[Saved data entries]
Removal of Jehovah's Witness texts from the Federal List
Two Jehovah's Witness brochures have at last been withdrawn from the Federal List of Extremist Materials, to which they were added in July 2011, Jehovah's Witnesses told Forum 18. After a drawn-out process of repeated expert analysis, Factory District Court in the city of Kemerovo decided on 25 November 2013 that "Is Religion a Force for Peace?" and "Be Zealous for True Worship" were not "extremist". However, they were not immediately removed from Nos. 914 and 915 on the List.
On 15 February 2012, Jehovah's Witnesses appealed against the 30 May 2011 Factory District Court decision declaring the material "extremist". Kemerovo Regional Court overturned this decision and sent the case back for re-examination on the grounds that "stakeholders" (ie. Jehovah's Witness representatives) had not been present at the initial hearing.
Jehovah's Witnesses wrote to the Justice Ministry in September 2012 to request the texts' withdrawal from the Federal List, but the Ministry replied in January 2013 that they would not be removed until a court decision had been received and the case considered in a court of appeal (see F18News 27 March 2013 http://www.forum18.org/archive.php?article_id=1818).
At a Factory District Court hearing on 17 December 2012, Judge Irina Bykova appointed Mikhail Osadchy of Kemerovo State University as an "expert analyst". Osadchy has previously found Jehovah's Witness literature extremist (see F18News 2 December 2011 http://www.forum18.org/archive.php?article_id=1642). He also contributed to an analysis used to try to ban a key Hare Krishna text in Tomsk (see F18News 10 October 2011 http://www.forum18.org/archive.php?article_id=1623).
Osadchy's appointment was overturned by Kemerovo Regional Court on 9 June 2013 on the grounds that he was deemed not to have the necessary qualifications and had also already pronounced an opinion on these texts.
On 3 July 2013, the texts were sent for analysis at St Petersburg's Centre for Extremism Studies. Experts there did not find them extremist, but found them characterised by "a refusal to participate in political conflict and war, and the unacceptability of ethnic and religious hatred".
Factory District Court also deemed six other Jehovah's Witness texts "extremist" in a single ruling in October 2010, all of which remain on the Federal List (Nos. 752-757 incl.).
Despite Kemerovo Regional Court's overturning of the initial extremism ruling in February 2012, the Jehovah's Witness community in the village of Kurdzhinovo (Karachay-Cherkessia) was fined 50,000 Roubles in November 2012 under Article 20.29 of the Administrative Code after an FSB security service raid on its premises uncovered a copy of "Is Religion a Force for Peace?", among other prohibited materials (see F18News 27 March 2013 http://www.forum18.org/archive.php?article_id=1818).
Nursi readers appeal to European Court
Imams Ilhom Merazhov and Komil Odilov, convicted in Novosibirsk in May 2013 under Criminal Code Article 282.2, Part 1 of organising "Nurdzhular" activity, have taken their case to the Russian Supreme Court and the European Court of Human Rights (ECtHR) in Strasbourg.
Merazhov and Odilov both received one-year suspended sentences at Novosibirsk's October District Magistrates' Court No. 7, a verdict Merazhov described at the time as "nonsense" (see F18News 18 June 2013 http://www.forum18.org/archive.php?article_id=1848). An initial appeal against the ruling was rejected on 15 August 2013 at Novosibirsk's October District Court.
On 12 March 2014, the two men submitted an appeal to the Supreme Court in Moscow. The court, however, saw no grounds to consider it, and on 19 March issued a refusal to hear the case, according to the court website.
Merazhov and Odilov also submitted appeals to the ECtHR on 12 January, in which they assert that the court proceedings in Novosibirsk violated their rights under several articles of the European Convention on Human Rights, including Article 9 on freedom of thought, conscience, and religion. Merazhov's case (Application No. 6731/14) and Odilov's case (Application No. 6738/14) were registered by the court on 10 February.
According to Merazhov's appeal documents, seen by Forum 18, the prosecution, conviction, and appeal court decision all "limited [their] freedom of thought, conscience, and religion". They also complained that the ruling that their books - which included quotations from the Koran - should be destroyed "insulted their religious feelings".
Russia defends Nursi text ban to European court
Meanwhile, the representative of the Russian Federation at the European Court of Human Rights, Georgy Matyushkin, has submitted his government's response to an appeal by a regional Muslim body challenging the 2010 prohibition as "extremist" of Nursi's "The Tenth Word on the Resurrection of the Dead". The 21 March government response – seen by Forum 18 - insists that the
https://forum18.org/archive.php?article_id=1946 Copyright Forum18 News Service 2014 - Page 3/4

• **What to work on**
Each record must be restated word for word, including the last line.

• **Completed task**
Removal of Jehovah's Witness texts from the Federal List
Two Jehovah's Witness brochures have at last been withdrawn from the Federal List of Extremist Materials, to which they were added in July 2011, Jehovah's Witnesses told Forum 18. After a drawn-out process of repeated expert analysis, Factory District Court in the city of Kemerovo decided on 25 November 2013 that "Is Religion a Force for Peace?" and "Be Zealous for True Worship" were not "extremist". However, they were not immediately removed from Nos. 914 and 915 on the List.
On 15 February 2012, Jehovah's Witnesses appealed against the 30 May 2011 Factory District Court decision declaring the material "extremist". Kemerovo Regional Court overturned this decision and sent the case back for re-examination on the grounds that "stakeholders" (ie. Jehovah's Witness representatives) had not been present at the initial hearing.
Jehovah's Witnesses wrote to the Justice Ministry in September 2012 to request the texts' withdrawal from the Federal List, but the Ministry replied in January 2013 that they would not be removed until a court decision had been received and the case considered in a court of appeal (see F18News 27 March 2013 http://www.forum18.org/archive.php?article_id=1818).
At a Factory District Court hearing on 17 December 2012, Judge Irina Bykova appointed Mikhail Osadchy of Kemerovo State University as an "expert analyst". Osadchy has previously found Jehovah's Witness literature extremist (see F18News 2 December 2011 http://www.forum18.org/archive.php?article_id=1642). He also contributed to an analysis used to try to ban a key Hare Krishna text in Tomsk (see F18News 10 October 2011 http://www.forum18.org/archive.php?article_id=1623).
Osadchy's appointment was overturned by Kemerovo Regional Court on 9 June 2013 on the grounds that he was deemed not to have the necessary qualifications and had also already pronounced an opinion on these texts.
On 3 July 2013, the texts were sent for analysis at St Petersburg's Centre for Extremism Studies. Experts there did not find them extremist, but found them characterised by "a refusal to participate in political conflict and war, and the unacceptability of ethnic and religious hatred".
Factory District Court also deemed six other Jehovah's Witness texts "extremist" in a single ruling in October 2010, all of which remain on the Federal List (Nos. 752-757 incl.).
Despite Kemerovo Regional Court's overturning of the initial extremism ruling in February 2012, the Jehovah's Witness community in the village of Kurdzhinovo (Karachay-Cherkessia) was fined 50,000 Roubles in November 2012 under Article 20.29 of the Administrative Code after an FSB security service raid on its premises uncovered a copy of "Is Religion a Force for Peace?", among other prohibited materials (see F18News 27 March 2013 http://www.forum18.org/archive.php?article_id=1818).
Nursi readers appeal to European Court
Imams Ilhom Merazhov and Komil Odilov, convicted in Novosibirsk in May 2013 under Criminal Code Article 282.2, Part 1 of organising "Nurdzhular" activity, have taken their case to the Russian Supreme Court and the European Court of Human Rights (ECtHR) in Strasbourg.
Merazhov and Odilov both received one-year suspended sentences at Novosibirsk's October District Magistrates' Court No. 7, a verdict Merazhov described at the time as "nonsense" (see F18News 18 June 2013 http://www.forum18.org/archive.php?article_id=1848). An initial appeal against the ruling was rejected on 15 August 2013 at Novosibirsk's October District Court.
On 12 March 2014, the two men submitted an appeal to the Supreme Court in Moscow. The court, however, saw no grounds to consider it, and on 19 March issued a refusal to hear the case, according to the court website.
Merazhov and Odilov also submitted appeals to the ECtHR on 12 January, in which they assert that the court proceedings in Novosibirsk violated their rights under several articles of the European Convention on Human Rights, including Article 9 on freedom of thought, conscience, and religion. Merazhov's case (Application No. 6731/14) and Odilov's case (Application No. 6738/14) were registered by the court on 10 February.
According to Merazhov's appeal documents, seen by Forum 18, the prosecution, conviction, and appeal court decision all "limited [their] freedom of thought, conscience, and religion". They also complained that the ruling that their books - which included quotations from the Koran - should be destroyed "insulted their religious feelings".
Russia defends Nursi text ban to European court
Meanwhile, the representative of the Russian Federation at the European Court of Human Rights, Georgy Matyushkin, has submitted his government's response to an appeal by a regional Muslim body challenging the 2010 prohibition as "extremist" of Nursi's "The Tenth Word on the Resurrection of the Dead". The 21 March government response – seen by Forum 18 - insists that the
https://forum18.org/archive.php?article_id=1946 Copyright Forum18 News Service 2014 - Page 3/4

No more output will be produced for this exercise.